February 3, 2015
by James Beckerman, MD, FACC
Before DAPT, TPA, or even DES, there was … a chair.
I first became aware of this “revolutionary” post-MI intervention as an intern — I was shadowing Bernard Lown, MD, the Nobel Prize winner, inventor of the defibrillator and introducer of lidocaine into medical practice. No stranger to technology, Lown ironically seemed proudest of his early work in the 1950s when the care of cardiac patients was limited to little more than observation.
Until that point, patients with heart attacks were confined to strict bed rest for 4 to 6 weeks. Even sitting in a chair was not permitted. Patients were fed by nurses and forced to use bedpans — they even required assistance to shift their position in bed. But Lown and his mentor, Samuel Levine, MD, theorized that patients would recover more quickly if they spent more time in a sitting position rather than lying in bed. During a 5-month period, Lown recruited 81 patients to participate in this “intervention” — a strangely progressive treatment for its time — in which patients were placed in a chair for 30 to 60 minutes a day for 1 week, and then remained in a chair for the majority of their waking hours during the rest of their hospitalization.
And their patients did well. Levine, more of a traditionalist, believed that the benefit was due to simple physics. Levine opined that gravity caused blood to pool in the legs of a seated person rather than settle into the bases of the lungs of the bedbound, thus helping seated patients breathe more comfortably. Also, more blood in the legs might hypothetically mean less blood moving through the heart, so the recently damaged heart would get some rest. But Lown felt differently as he recognized the lasting impact of just 60 minutes in a chair. How could sitting just an hour a day result in a benefit that would last the other 23?

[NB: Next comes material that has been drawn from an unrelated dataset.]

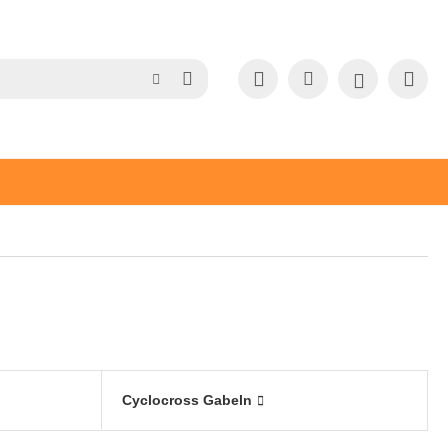
Cyclocross Gabeln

Lown writes in his memoir, The Lost Art of Healing:
“The ominous implication was reinforced by the physician’s insistence on complete bed rest, proscribing all activity, even to prohibiting movement in bed. The patient was left to the mercy of forces over which he or she had no control. By contrast, patients managed in a chair did not consider themselves hopelessly ill. After all, in our culture the act of dying takes place in bed, so there was some sense of safety in being out of it.”

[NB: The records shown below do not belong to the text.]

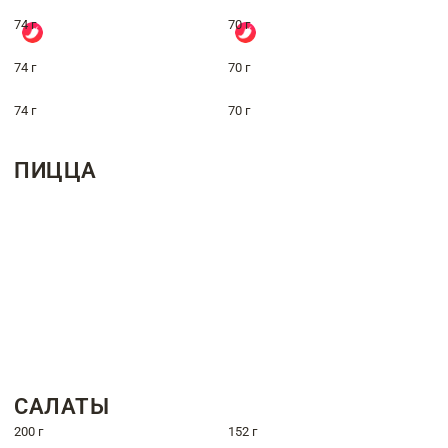
74 г
70 г
74 г
70 г
74 г
70 г
ПИЦЦА
САЛАТЫ
200 г
152 г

Lown and Levine presented their research findings to a group of physicians in Atlantic City in early 1951 and never could have known back then that their study would revolutionize the care of patients with heart disease. Their research was a precursor to the modern concept of cardiac rehabilitation, in which we encourage our patients to move more than they believe they can, to try harder than they think they should, and to recover with the confidence and self-esteem that we know they deserve.
But for unclear reasons, we are selling our patients short. Only about 20% to 30% of eligible heart patients are even referred to cardiac rehabilitation, and of those, only about 40% ultimately participate. Whether it is for lack of awareness or lack of availability, it is bad medicine to withhold a life-saving treatment. Cardiac rehabilitation is associated with a 17% lower risk of heart attack at 1 year, and a 20% lower risk of death — with a 25% decreased risk of death related to heart disease. This should put our current spending on new-age stents and lipid-lowering agents into perspective as we focus exclusively on door-to-balloon times and statin prescription rates at discharge. We need to renew our focus on exercise.
Prescribing exercise has never been easier, and patients are looking to us to create an evidence-based, motivating message that moves beyond the one-size-fits-all recommendations from the American Heart Association. While phase II hospital-based programs may not be available or convenient for all of our patients, home-based phase III and phase IV programs are our responsibility to deliver. And data suggests that home-based rehabilitation is as effective as hospital-based programs in improving exercise capacity and cardiac risk factors, not to mention heart attacks and death. Participation rates are surprisingly high — 72% at 6 months and 41% at 4 years. People double their level of physical activity in home-based programs and also experience success in quitting smoking, improving blood pressure and lipids, and reducing depression and anxiety.
Help your patients find their starting line with fitness self-assessments that they can do at home or with friends and family, like the Sitting-Rising Test or Six-Minute Walk Test. Then introduce the idea of fitness as a measurement — like blood pressure or cholesterol — that they can improve over time. Check out www.worldfitnesslevel.org for a fun estimation of VO2max that you and your patients can use to create an exercise program that is tailored to them. From there, create a time-based approach with some accountability. Raise the bar during your clinic visits and include exercise and activity as part of your regular intake — check compliance, make comparisons to prior visits, and acknowledge the benefits of their ongoing treatment. In just minutes, you can reduce costs, improve outcomes, and fill a gap in patient care.
Sixty years ago, Lown changed the practice of cardiovascular medicine by getting patients out of bed and into a chair. Now it is our time to help our patients take a stand.
James Beckerman, MD, FACC, is a cardiologist and Medical Director of Cardiac Rehabilitation and the Center for Prevention and Wellness at St. Vincent Medical Center in Portland, Ore. He is the author of Heart to Start: The Eight-Week Exercise Prescription to Live Longer, Beat Heart Disease, and Run Your Best Race.